Fé se quedó mirándola, parpadeando estupefacta.

.- Ok.- Dijo al fin y luego sonrió.

Lentamente la cara de Abril fue relajándose hasta terminar sonriendo también.

.- Pero nunca lo había visto así antes.- Dijo.- Tan feliz.

.- ¿Si? ¿De verdad?

.- Si. No lo eches a perder.

.- No. Jamás.

.- Bien.

.- ¿Satisfecha?

.- Casi. – Se acercó aún más y casi le habló al oído.- No es asunto mío, pero ustedes ya… es decir, ustedes han…

.- Nosotros ya hemos ¿Qué?…

Abril se revolvió incómoda, resultándole increíblemente difícil sólo ir y preguntarlo.

.- Bueno, tú sabes… eso…

Fé reprimió una sonrisa.

.- Si.- Dijo, ahorrándole a Abril el sufrimiento.- Nosotros ya hemos… eso…

.- Oh… Ya veo.

Abril guardó silencio por un rato, pero luego ya no pudo resistirse más y se volvió hacia la otra chica otra vez.

.- Pero… ¿Cómo…? Es decir…

.- No es muy distinto.- Se apresuró a decir Fé, pero luego se quedó pensando un poco.- En realidad, es jodidamente extraño. Es lo más extraño que he hecho en la vida…

.- Imagino…

.- ¿Lo imaginas?

.- No, por Dios, es como un hermano para mí.

Fé sonrió con suficiencia.

.- Pues si debes saberlo, es bastante bueno en ello.

.- ¿Si?

.- Oh, sí.- Fé se apoyó sobre las rodillas de Abril, inclinándose sobre su rostro.- Muy bueno.- Repitió con una media sonrisa.

.- Ok, ahora sí me interesa, cuéntame más.

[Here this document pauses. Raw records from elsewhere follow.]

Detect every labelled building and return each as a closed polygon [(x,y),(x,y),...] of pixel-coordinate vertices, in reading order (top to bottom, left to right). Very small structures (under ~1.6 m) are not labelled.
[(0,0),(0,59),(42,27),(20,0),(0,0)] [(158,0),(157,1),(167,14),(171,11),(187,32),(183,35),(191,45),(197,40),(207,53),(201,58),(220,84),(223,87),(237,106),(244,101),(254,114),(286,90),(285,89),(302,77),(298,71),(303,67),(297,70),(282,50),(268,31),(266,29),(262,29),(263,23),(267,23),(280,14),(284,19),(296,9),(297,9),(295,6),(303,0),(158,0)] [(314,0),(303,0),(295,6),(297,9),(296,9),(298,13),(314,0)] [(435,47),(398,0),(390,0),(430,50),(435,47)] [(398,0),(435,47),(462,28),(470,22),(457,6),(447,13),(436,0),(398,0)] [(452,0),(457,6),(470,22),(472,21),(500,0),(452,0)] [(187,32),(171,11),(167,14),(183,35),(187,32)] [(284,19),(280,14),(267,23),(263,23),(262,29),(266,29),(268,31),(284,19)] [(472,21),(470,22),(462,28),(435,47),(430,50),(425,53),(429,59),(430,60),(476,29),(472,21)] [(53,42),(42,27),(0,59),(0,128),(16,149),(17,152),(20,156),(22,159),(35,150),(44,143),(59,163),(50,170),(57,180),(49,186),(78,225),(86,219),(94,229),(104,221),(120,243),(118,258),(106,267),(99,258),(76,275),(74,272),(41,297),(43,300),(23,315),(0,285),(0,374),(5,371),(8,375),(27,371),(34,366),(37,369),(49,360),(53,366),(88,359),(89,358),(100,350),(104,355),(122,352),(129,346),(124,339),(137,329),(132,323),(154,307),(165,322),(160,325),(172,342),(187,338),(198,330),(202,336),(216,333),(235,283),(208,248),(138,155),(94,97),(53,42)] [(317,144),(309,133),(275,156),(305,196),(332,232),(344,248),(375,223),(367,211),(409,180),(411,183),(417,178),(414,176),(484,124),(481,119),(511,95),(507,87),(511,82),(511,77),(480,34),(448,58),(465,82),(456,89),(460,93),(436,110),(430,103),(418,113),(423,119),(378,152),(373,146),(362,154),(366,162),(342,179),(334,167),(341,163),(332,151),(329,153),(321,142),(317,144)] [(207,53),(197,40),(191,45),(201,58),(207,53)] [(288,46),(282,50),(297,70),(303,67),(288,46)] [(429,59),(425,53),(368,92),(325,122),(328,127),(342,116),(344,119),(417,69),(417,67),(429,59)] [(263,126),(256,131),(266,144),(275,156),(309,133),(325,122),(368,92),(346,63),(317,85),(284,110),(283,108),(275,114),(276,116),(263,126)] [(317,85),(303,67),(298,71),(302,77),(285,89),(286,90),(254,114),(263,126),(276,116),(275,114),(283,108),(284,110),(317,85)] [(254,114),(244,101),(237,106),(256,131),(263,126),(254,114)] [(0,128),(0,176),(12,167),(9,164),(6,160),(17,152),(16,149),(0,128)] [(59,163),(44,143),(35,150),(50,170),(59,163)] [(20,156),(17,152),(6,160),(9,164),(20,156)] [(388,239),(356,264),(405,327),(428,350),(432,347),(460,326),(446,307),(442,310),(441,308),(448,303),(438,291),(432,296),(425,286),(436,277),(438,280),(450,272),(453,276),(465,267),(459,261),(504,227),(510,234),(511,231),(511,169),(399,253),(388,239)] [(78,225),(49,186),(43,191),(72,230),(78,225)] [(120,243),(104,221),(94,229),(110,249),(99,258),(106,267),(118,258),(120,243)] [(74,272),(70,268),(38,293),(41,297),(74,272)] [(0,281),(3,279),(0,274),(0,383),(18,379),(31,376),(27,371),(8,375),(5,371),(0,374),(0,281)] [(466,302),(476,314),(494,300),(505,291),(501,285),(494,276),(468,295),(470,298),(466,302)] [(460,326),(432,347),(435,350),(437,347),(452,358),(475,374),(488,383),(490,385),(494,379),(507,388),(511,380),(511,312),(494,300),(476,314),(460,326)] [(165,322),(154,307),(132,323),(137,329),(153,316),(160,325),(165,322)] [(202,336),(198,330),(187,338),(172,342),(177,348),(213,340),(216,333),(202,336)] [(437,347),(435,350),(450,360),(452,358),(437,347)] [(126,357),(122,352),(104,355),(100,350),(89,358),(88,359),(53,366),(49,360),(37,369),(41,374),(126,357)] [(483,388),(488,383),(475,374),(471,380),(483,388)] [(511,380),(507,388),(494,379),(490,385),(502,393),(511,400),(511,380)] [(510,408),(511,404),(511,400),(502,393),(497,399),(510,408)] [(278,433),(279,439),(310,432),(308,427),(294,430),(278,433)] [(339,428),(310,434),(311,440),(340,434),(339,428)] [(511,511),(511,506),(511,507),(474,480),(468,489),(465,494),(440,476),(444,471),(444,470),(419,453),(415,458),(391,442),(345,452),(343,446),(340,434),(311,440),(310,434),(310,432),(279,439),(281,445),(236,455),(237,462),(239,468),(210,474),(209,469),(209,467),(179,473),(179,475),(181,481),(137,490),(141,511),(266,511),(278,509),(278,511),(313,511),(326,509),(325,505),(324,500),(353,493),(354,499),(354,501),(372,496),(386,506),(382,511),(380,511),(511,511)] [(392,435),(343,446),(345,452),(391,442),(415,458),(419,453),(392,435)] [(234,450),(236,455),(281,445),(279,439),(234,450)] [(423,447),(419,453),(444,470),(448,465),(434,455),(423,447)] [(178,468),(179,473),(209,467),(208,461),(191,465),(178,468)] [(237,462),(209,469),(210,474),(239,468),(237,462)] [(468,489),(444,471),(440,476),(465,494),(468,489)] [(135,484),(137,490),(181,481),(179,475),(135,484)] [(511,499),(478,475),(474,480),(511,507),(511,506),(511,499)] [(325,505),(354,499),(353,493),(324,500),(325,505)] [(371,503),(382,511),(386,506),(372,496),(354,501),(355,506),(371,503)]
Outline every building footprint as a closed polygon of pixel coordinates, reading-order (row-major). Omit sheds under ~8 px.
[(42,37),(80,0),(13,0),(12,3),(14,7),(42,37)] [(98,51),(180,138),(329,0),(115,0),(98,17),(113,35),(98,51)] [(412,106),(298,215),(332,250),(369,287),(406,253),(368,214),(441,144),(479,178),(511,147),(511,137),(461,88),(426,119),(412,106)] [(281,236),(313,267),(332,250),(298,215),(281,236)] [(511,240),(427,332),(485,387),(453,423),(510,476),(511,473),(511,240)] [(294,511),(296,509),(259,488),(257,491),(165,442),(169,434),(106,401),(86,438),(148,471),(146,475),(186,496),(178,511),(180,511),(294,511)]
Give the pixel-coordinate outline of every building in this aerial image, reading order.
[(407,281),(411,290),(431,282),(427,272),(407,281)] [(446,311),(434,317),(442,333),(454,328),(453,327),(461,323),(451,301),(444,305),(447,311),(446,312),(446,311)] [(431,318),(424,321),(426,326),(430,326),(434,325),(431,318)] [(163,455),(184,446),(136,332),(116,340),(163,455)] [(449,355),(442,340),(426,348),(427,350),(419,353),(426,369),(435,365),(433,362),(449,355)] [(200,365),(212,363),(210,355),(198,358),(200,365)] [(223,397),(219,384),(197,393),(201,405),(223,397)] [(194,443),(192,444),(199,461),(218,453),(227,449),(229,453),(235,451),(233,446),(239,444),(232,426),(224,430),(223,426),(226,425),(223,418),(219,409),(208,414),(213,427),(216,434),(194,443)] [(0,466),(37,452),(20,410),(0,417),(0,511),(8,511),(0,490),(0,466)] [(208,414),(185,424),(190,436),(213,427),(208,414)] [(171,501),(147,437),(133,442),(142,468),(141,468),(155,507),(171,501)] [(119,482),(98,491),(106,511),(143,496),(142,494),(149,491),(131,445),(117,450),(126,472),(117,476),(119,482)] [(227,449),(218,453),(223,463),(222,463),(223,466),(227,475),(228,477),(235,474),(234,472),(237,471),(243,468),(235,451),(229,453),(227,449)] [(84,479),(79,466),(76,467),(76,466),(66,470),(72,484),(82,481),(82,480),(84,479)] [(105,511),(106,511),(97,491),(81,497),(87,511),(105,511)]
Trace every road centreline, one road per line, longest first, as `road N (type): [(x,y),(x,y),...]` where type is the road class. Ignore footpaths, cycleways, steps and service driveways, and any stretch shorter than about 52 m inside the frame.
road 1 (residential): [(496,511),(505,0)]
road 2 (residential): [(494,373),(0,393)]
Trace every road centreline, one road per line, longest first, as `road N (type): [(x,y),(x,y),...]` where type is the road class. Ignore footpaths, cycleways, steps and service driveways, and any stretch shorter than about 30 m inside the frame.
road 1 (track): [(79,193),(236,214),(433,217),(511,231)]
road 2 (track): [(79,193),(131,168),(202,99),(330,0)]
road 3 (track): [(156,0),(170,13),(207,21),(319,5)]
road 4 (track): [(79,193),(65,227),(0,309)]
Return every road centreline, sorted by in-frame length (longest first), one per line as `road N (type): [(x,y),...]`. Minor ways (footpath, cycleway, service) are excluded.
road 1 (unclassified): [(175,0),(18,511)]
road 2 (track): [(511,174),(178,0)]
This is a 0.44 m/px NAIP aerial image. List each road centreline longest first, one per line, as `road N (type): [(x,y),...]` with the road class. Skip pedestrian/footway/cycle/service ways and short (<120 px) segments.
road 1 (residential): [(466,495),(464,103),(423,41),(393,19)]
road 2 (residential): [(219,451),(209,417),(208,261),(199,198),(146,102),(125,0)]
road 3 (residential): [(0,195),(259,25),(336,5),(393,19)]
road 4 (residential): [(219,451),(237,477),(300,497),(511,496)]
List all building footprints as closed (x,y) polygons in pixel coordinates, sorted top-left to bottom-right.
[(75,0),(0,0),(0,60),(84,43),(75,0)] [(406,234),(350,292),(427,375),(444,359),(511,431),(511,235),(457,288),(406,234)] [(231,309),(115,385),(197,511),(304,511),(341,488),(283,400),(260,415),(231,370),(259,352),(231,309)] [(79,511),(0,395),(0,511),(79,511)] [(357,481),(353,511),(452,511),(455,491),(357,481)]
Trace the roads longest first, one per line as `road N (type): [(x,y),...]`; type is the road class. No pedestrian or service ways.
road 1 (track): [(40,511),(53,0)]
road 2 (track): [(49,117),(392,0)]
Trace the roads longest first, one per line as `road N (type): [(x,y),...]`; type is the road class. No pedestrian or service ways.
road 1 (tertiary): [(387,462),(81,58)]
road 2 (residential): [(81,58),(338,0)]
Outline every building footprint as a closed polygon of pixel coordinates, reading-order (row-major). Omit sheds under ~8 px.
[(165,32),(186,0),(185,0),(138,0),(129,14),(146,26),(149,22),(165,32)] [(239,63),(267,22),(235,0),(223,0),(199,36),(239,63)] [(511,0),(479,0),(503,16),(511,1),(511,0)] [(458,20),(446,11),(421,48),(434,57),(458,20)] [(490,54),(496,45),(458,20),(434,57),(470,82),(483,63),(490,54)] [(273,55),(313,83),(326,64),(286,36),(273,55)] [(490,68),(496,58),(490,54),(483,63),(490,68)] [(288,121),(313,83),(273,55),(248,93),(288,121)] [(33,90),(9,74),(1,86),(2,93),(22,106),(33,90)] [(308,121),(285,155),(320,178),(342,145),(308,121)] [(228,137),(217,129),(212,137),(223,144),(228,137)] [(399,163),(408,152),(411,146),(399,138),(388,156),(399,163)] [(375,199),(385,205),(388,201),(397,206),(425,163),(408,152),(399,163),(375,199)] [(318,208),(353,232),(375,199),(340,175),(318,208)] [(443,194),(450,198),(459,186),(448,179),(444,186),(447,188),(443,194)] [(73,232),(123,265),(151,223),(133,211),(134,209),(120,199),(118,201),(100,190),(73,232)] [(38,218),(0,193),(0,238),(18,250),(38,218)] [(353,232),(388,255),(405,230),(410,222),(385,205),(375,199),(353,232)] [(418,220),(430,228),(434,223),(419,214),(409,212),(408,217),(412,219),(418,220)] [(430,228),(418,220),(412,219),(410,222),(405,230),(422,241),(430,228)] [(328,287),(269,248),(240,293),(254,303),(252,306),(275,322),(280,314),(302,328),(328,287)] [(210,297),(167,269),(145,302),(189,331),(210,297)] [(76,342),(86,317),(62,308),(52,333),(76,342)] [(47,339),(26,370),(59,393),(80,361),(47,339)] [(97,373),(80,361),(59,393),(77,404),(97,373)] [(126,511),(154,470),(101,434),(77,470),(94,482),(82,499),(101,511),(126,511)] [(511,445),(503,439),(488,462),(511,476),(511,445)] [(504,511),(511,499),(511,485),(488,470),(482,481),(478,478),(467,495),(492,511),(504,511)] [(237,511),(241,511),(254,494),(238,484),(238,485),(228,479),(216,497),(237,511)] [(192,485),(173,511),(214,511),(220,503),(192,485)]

Casey hacía esfuerzos sobrehumanos por concentrarse sólo en el camino. No podía evitar escuchar la conversación y había partes de ella que hubiera preferido no tener que escuchar.

"… No lo sé, debe ser por todo ese ejercicio que hace…"

"¿Si? ¿De veras? ¿Tan bueno? Nunca había pensado en ese aspecto… menos tratándose de él"

"Bueno, no es que sea tan… activo… todo el tiempo… es por esa estúpida cosa zen…"

No lo captaba todo, frases aquí y allá, pero aún con lo poco, era más información de la que necesitaba. O quería.

"… Oh, tiene lo que necesita, te lo aseguro…"

"Si, bueno, supongo que no porque no pueda verlo a simple vista no esta ahí…"

"…Sí, se guarda a sí mismo, es rarísimo… Cuesta creer que pueda esconder todo eso tan bien, es decir,…"

"Siempre me pregunté cómo funcionaba eso…"

"Ah, si pensaste en eso, entonces"

"… No sé si vaya a poder mirarlo a la cara otra vez, pero igual quiero saber…"

"… ¿Cómo podría describirlo? Es bastante suave y terso…"

Casey pisó bruscamente el freno y detuvo de golpe el auto a un costado del camino. Las chicas se sacudieron un poco y se volvieron sorprendidas hacia la cabina. Casey se dio la vuelta a mirarlas, con la cara roja desde el mentón hasta la raíz de los cabellos.

.- Por si no se han dado cuenta ¡voy aquí adelante, yo! Y créanme que no necesito esa clase de información...

Fé y Abril se volvieron a mirarlo, boquiabiertas.